• **Extract provided**:
# # # # # # #

Drawing Pictures and the Foreigner Dusted with Chalk
Not to toot my own horn, but I was the best artist in my first grade class.
For every student’s birthday, our teacher, Mrs. Wurstefer, would have the other students draw pictures in their honor, and collect them in a personalized book. But some kids didn’t want to draw, or couldn’t - they wanted to skip right ahead to coloring.
That’s where I would come in.
Any time our teacher asked us to draw something for class, kids would line up at my desk, and ask me to draw things for them.
“Can you draw a rabbit?” “Can you draw a dog with a birthday cake?” “Can you draw me riding a horse?“
So I’d draw their picture, and the kid would scamper back to their desk to color it. It happened without fail every time, to the point that I’d sometimes spend most of the class drawing for other people and wouldn’t have time to work on my own contribution until the very end, if at all. There’s definitely a few compilations of birthday drawings from Mrs. Wurstefer’s first grade class that simultaneously are filled with my work and have nothing in them with my name attached.
I remember when it stopped. In anticipation for another student’s collection of birthday drawings from their first grade classmates, students started eyeing me from their own desks like jackals waiting to leap at a weak deer. Some students were already halfway out of their chairs, aimed for my desk, and I felt the impending sense of dread that I’d once again spend another class drawing for other kids until my wrist cramped. Then, Mrs. Wurstefer delivered a line I’ll never forget:
“You have to do your own drawings from now on - no more letting Rachel draw for you and coloring it in.”
The whole class erupted into groans and grumbles and cries of “that’s not fair!“ But from that day on everyone drew their own birthday gifts. Thanks to Mrs. Wurstefer, I was finally able to concentrate on my own art after that - and also thanks to her, I didn’t get carpal tunnel at an early age.
There have been a few classes, usually with the 3rd and 4th graders, where the kids are tasked with “writing” a few sentences or in some cases even a paragraph.
I say “writing,” in quotes, because, well… it barely qualifies as that.
The elementary school teachers, for the most part, don’t speak English. From grades 1 to 6, all subjects are taught by the homeroom teacher, which means they need to have a working knowledge of everything at their particular grade level. It works for the most part, but there are certain subjects where the students need specialized help.
That’s where the ALTs come in.
The teachers teach what’s in the English textbooks. We fill in the gaps. Usually the gaps are small. Sometimes they’re big. These “writing exercises“ have a way of making the gaps feel like sinkholes.

# # # # # # #

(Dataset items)

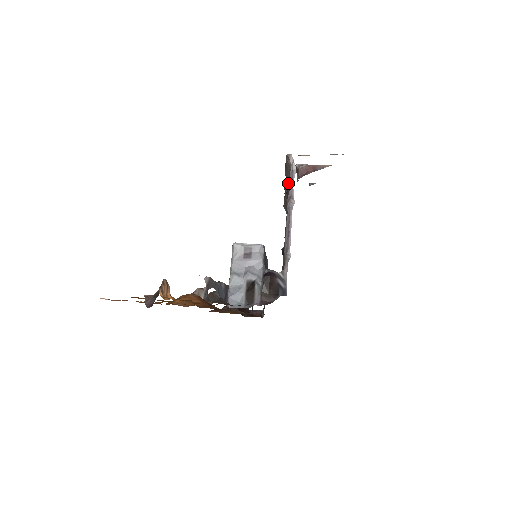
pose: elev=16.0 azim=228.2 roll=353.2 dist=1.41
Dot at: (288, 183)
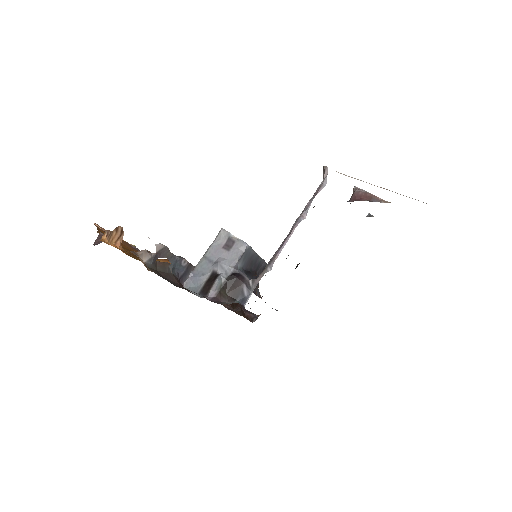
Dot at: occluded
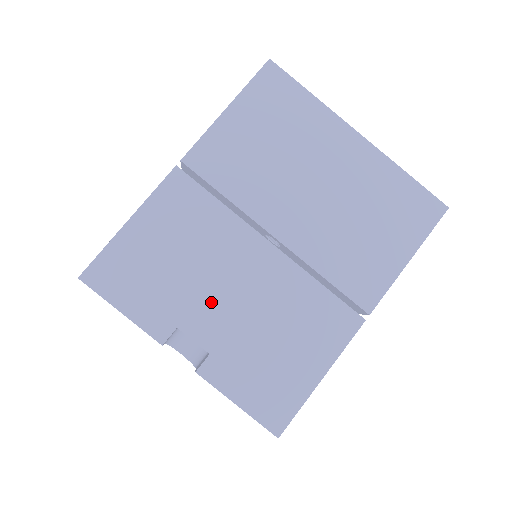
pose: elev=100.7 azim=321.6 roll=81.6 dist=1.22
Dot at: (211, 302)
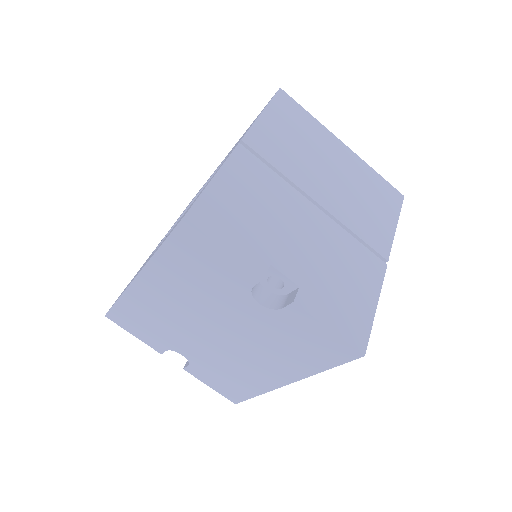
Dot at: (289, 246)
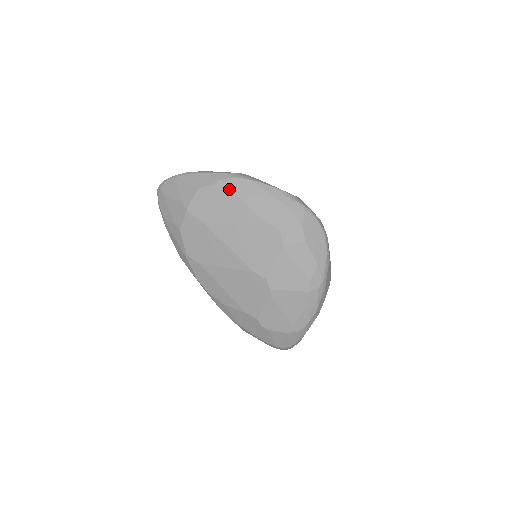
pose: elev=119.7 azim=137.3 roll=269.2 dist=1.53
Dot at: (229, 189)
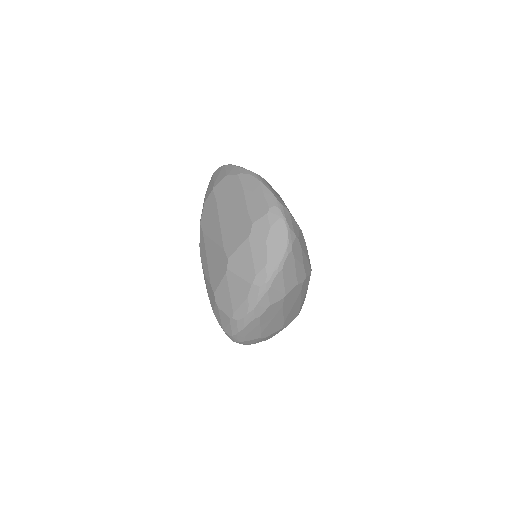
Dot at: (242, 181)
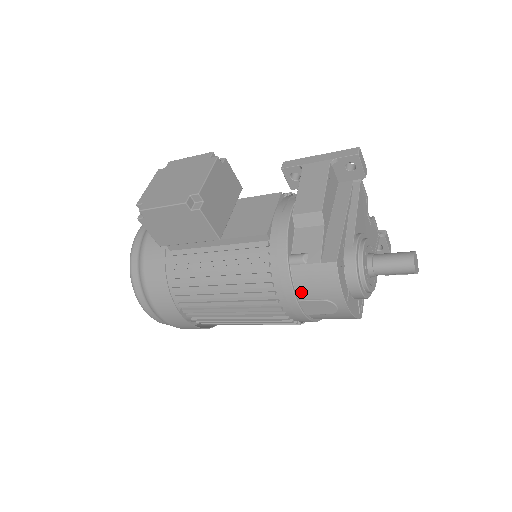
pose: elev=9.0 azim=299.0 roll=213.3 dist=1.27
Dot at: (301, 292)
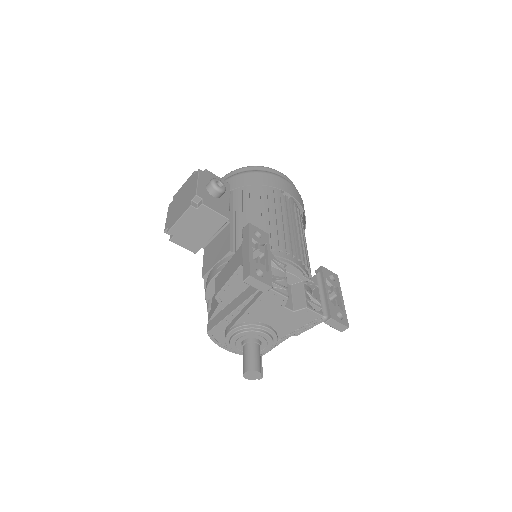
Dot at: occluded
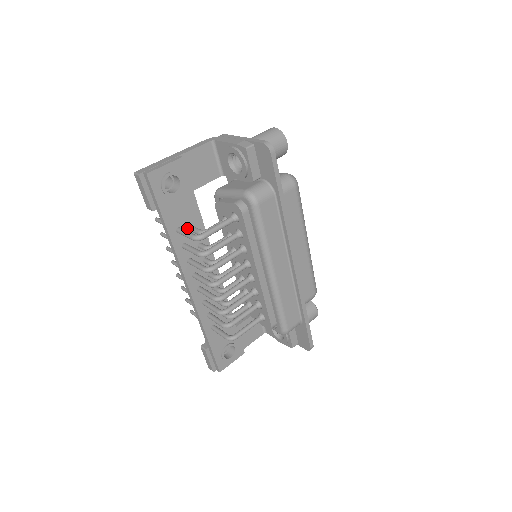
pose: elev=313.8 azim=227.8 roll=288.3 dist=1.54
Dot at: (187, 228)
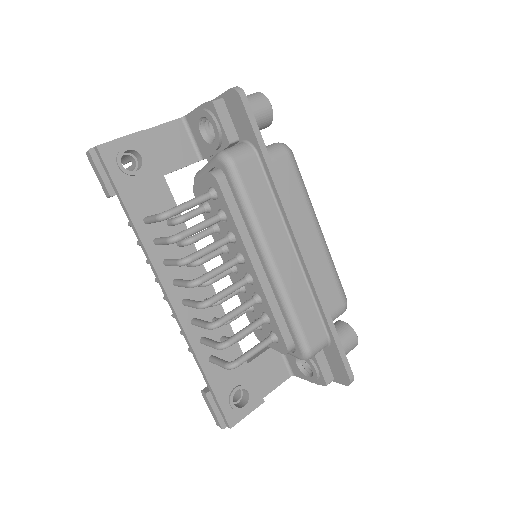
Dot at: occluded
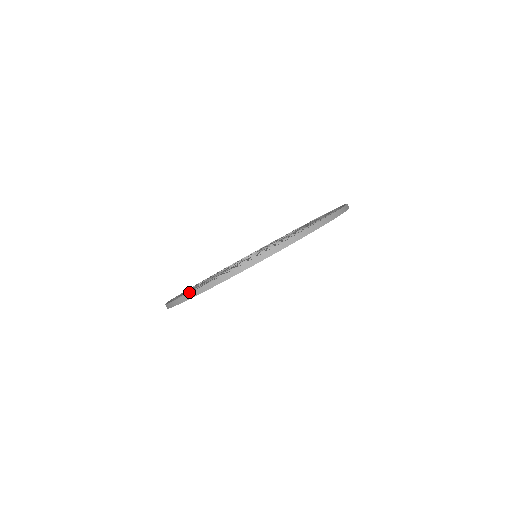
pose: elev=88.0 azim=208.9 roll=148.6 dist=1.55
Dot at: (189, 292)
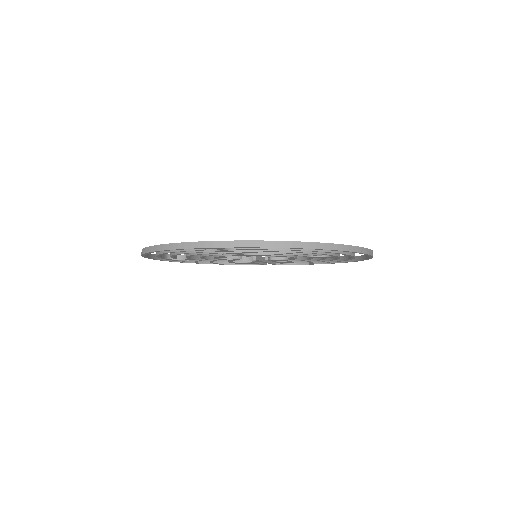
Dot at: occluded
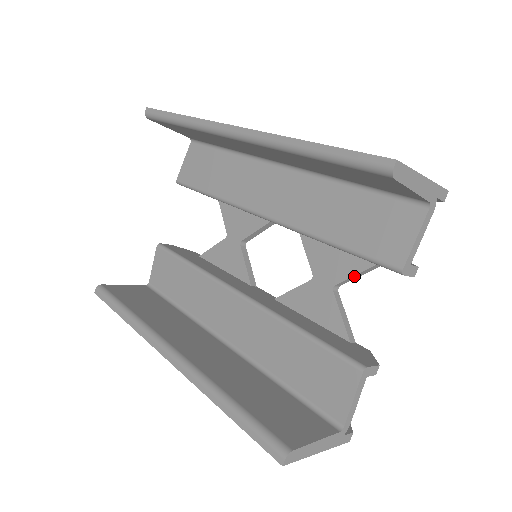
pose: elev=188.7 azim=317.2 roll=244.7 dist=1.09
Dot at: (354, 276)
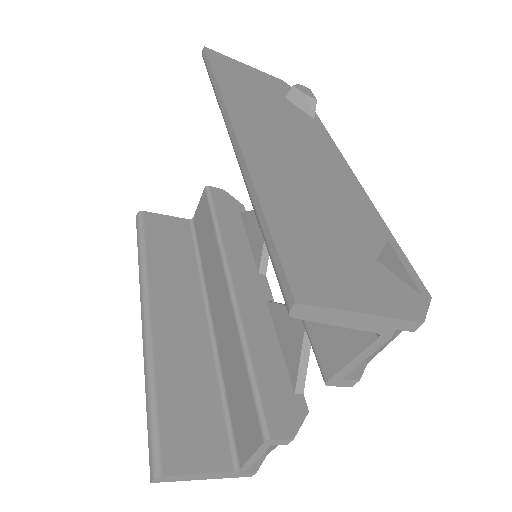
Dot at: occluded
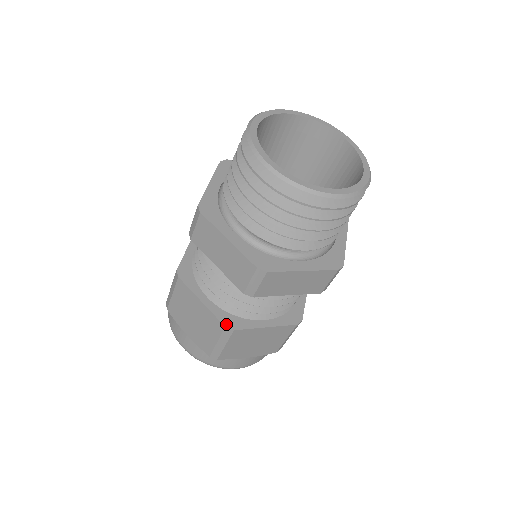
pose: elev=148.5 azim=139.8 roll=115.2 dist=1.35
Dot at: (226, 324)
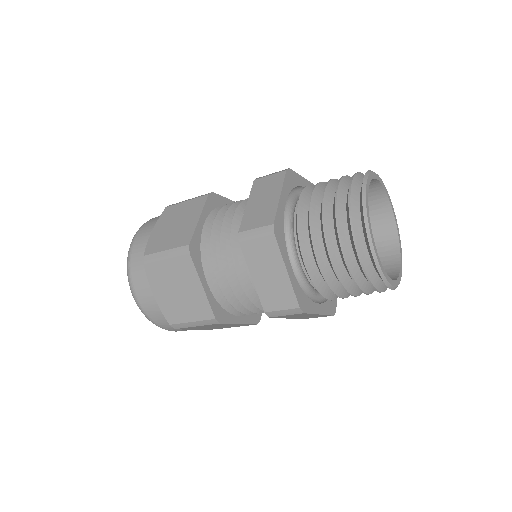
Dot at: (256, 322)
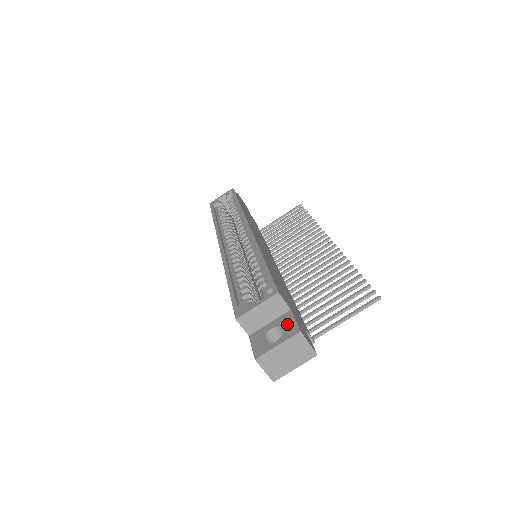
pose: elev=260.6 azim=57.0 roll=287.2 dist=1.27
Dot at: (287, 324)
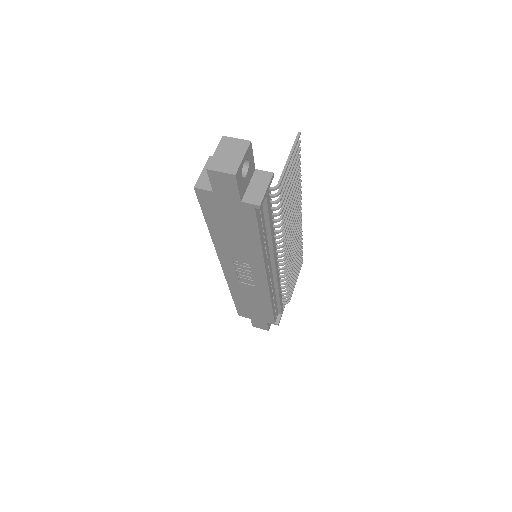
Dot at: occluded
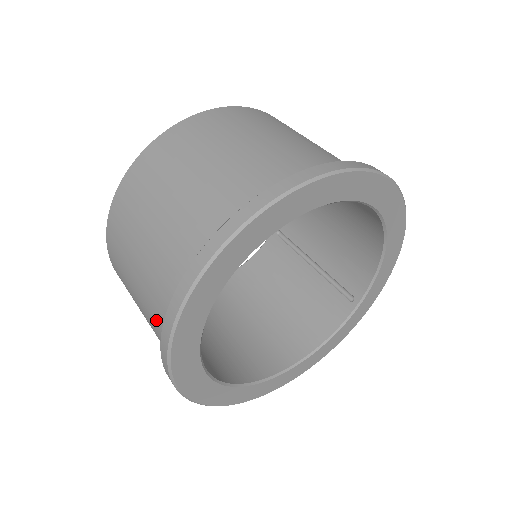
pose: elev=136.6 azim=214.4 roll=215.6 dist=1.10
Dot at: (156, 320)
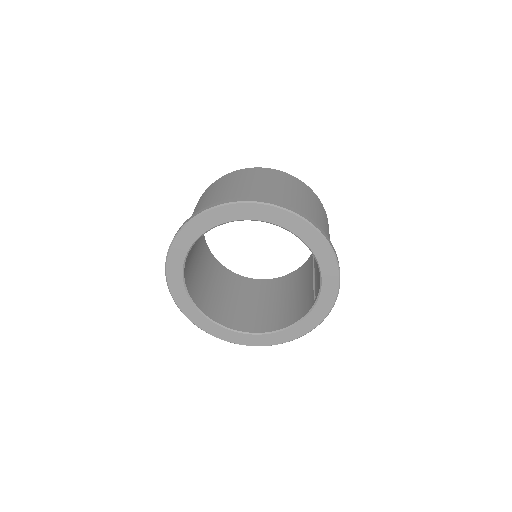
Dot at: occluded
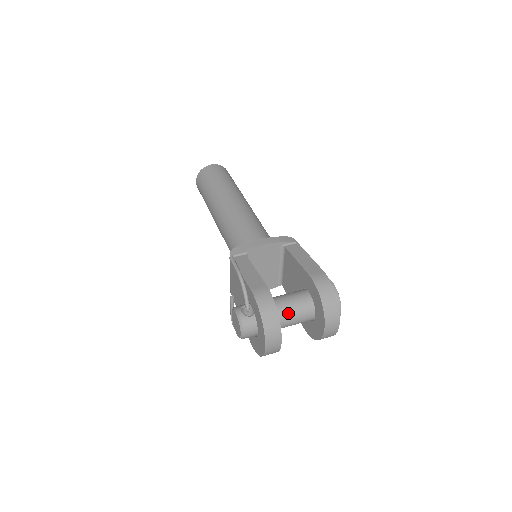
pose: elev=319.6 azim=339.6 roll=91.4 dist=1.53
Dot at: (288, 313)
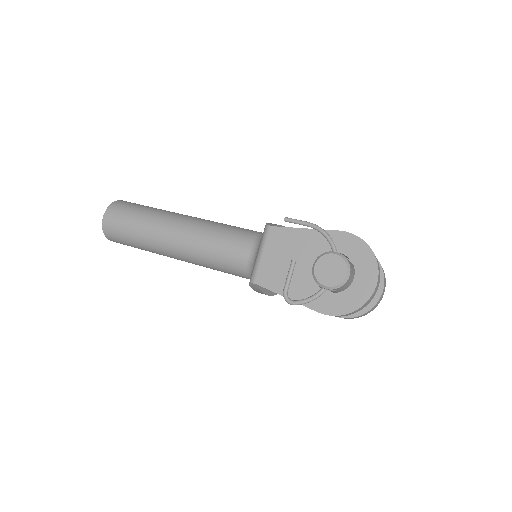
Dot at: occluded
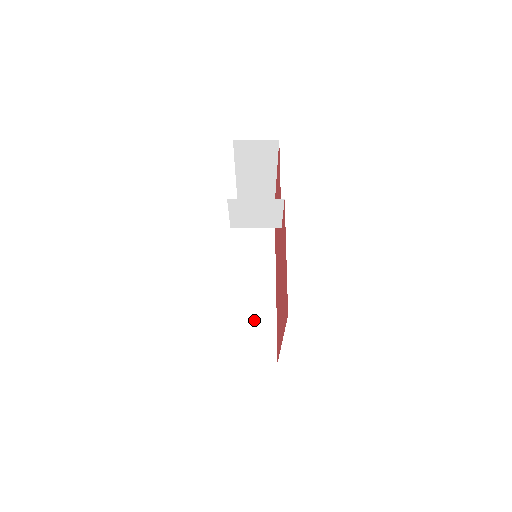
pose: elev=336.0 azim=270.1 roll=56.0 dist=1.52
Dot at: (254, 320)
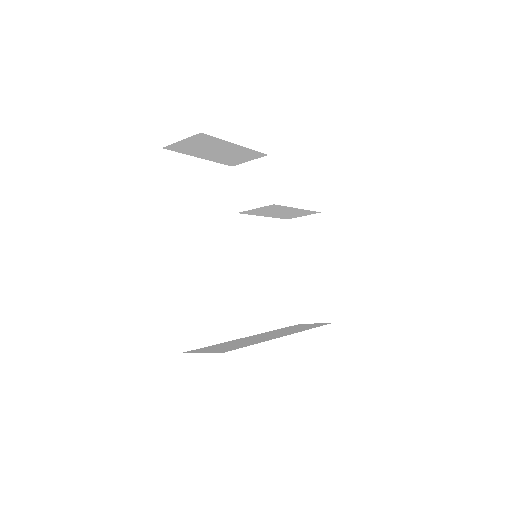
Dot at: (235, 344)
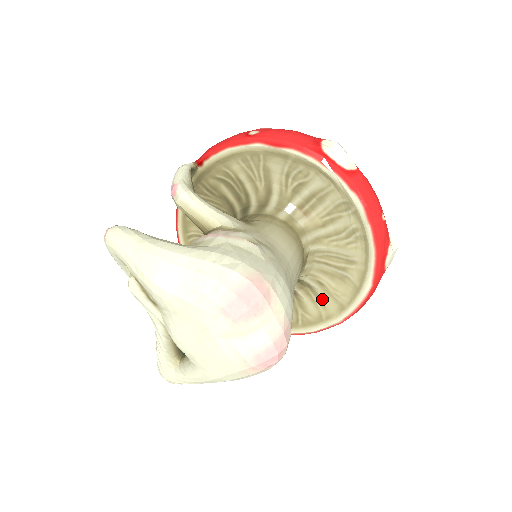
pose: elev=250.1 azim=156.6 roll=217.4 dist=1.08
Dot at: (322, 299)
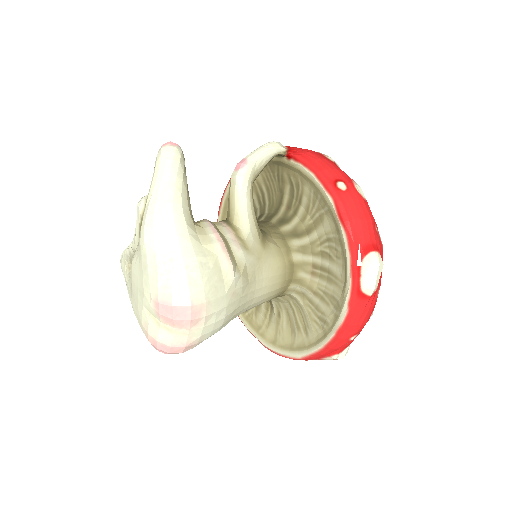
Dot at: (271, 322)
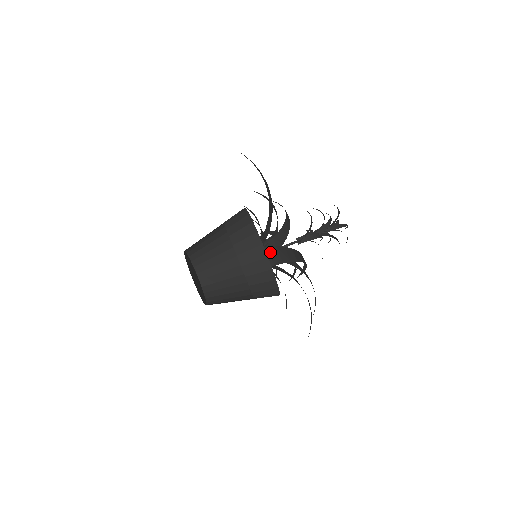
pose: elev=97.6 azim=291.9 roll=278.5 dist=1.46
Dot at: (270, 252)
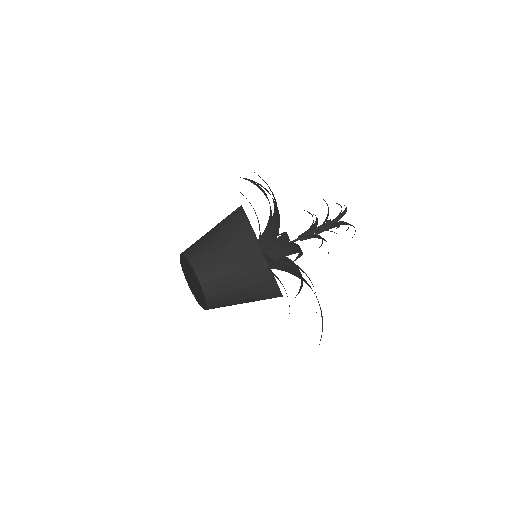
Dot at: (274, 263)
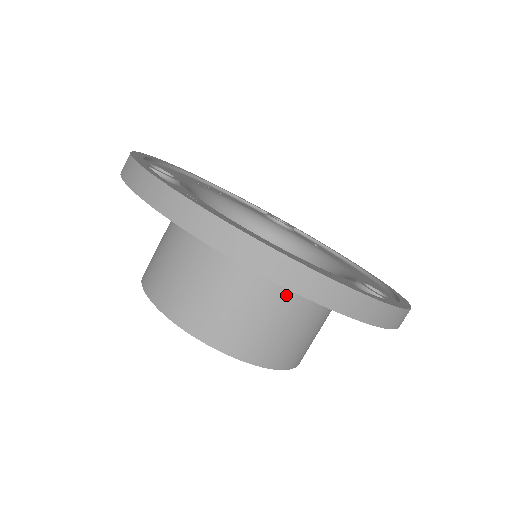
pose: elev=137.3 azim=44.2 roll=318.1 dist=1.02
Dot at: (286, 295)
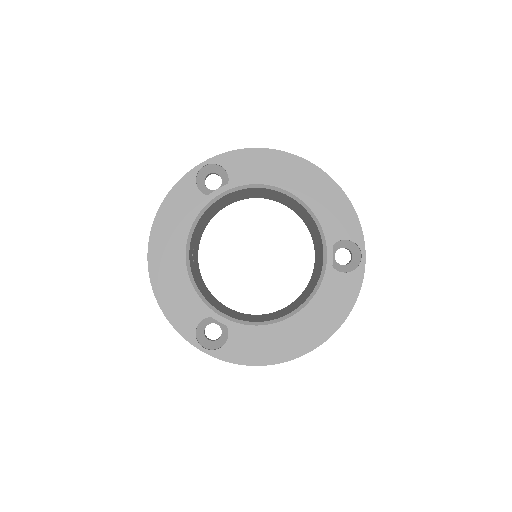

# # # # # # #

• **Task instructions**:
**A.** Retype the passage of the classroom drawing essay from "The whole class" to "an early age.".
**B.** Pick up the classroom drawing essay after its final sentence and keep writing.

• **Outputs by task**:
**A.**
The whole class erupted into groans and grumbles and cries of “that’s not fair!“ But from that day on everyone drew their own birthday gifts. Thanks to Mrs. Wurstefer, I was finally able to concentrate on my own art after that - and also thanks to her, I didn’t get carpal tunnel at an early age.

**B.**
Usually the writing exercises follow a clear model - “My name is ______, I like the color ________,” etc. It’s easy to answer questions like “How old are you?” and “What’s your favorite fruit?” But as the kids get older the questions become more complex, and the more complex the questions are the more gaps form, and the harder they are to fill, especially if you’re an ALT who speaks little to no Japanese.
So when 6th graders are answering questions like “What do you want to be when you grow up?“ And the teachers themselves aren’t sure how to answer these questions, it becomes a sinkhole.
I finally realized that using Google Translate does a little of the work when trying to bridge the gap, but even that’s not perfect. So, when the 6th graders are answering the question “What do you want to be when you grow up?” One student wants to be a farmer. Okay, got it. What do farmers do? The teacher can’t explain it in English to the student - that’s cool, let’s type it into Google Translate. Oh, here you go, 6th grade student! Here’s what you should write. I check to be sure, and-
Oh… oh no.
I give another suggestion (“Sensei, maybe he could say ‘I want to grow vegetables’ instead?”) and keep going, holding in my giggles.
The rest of the class is similar - kid doesn’t know how to say what he wants to say in English, Sensei doesn’t know the word, Sensei types it into Google Translate, Google Translate isn’t perfect, I respond with “here, write this-“ and write the sentence for them to copy, until the board is covered in scattered English sentences:
“I want to fly a big plane.” “I want to be a candy maker.” “I want to be the CEO of a big company.” “I want to take care of children.”
Fourth grade is writing about their morning routine, and it plays out the same way. “Sensei, how do you say this in English?” “Oh I don’t know, let’s ask Rachel-sensei.” “Sorry Sensei, I don’t know Japanese. Let’s try Google Translate - oh, this doesn’t sound right - here, write this instead…” Resulting in another blackboard of scattered translated sentences:
“I wake up.” “I style my hair.” “I rinse my mouth.” “I play soccer.” “I make my bed.”
Third grade, lather, rinse, repeat. I spend the whole class with a piece of chalk in my and, and by the end I’m covered with a fine layer of white dust after once again covering the board in writing.
“Blue.” “Round.” “Small and wide.” “Bumpy.” “Thorny.”
My friend and fellow ALT Emma thinks she may be allergic to chalk. I didn’t think about it much, until after a few days like this, I notice the skin on areas of my hand that gripped the chalk are cracking, and I’m tempted to agree.
I’m learning a lot about these kids. But mostly, I’m realizing that I’m back in first grade, drawing more pictures.
“Give a man a fish, he’ll eat for a day. Teach a man to fish, he’ll eat for a lifetime.”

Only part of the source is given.